In Elixir, to my understanding, explicitly writing raise(FunctionClauseError) is a huge code smell.
But is there any better way to write the following?
@spec calc(input :: pos_integer()) :: non_neg_integer()
# a base case
def calc(1), do: 0
# can't accept non-numbers and non-positive inputs
def calc(input) when not is_number(input), do: raise(FunctionClauseError)
def calc(input) when input <= 0, do: raise(FunctionClauseError)
# my computations, we can conceptually ignore what I'm doing here below
def calc(input) when (input &&& input - 1) == 0, do: :math.log2(input)

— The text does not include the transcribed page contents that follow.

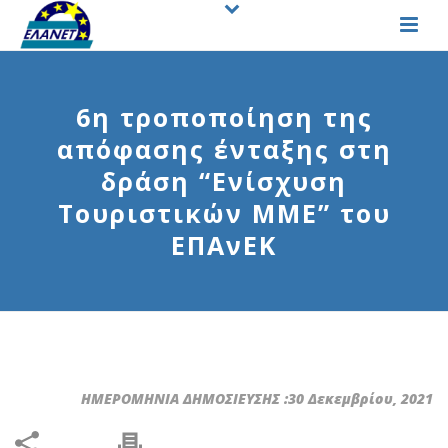
6η τροποποίηση της
απόφασης ένταξης στη
δράση “Ενίσχυση
Τουριστικών ΜΜΕ” του
ΕΠΑνΕΚ
ΗΜΕΡΟΜΗΝΙΑ ΔΗΜΟΣΙΕΥΣΗΣ :30 Δεκεμβρίου, 2021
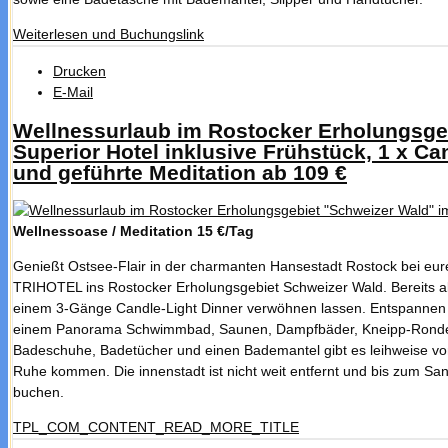
Weiterlesen und Buchungslink
Drucken
E-Mail
Wellnessurlaub im Rostocker Erholungsgeb
Superior Hotel inklusive Frühstück, 1 x C
und geführte Meditation ab 109 €
Wellnessoase / Meditation
15 €/Tag
Genießt Ostsee-Flair in der charmanten Hansestadt Rostock bei eure
TRIHOTEL ins Rostocker Erholungsgebiet Schweizer Wald. Bereits ab 
einem 3-Gänge Candle-Light Dinner verwöhnen lassen. Entspannen k
einem Panorama Schwimmbad, Saunen, Dampfbäder, Kneipp-Rondell,
Badeschuhe, Badetücher und einen Bademantel gibt es leihweise vom H
Ruhe kommen. Die innenstadt ist nicht weit entfernt und bis zum Sa
buchen.
TPL_COM_CONTENT_READ_MORE_TITLE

def calc(input) when Kernel.rem(input, 2) == 0, do: 1 + calc(Kernel.div(input, 2))
def calc(input), do: 1 + calc(3 * input + 1)
Without having to specify the first two conditions by hand, on each other clause, aka:
# here, I *must* write guards for each match, if I want to avoid Math errors!

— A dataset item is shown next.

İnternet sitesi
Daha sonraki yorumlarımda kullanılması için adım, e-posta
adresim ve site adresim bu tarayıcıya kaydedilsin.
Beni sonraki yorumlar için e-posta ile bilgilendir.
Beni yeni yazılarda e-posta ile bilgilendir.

def calc(input) when is_number(inpu) and input>0 and (input &&& input - 1) == 0, do: :math.log2(input)
def calc(input) when is_number(inpu) and input>0 and Kernel.rem(input, 2) == 0, do: 1 + calc(Kernel.div(input, 2))
def calc(input) when is_number(inpu) and input>0, do: 1 + calc(3 * input + 1)
To some extent I like raising FunctionClauseError because I clear the solution space beforehand, so I wonder what' the best call here.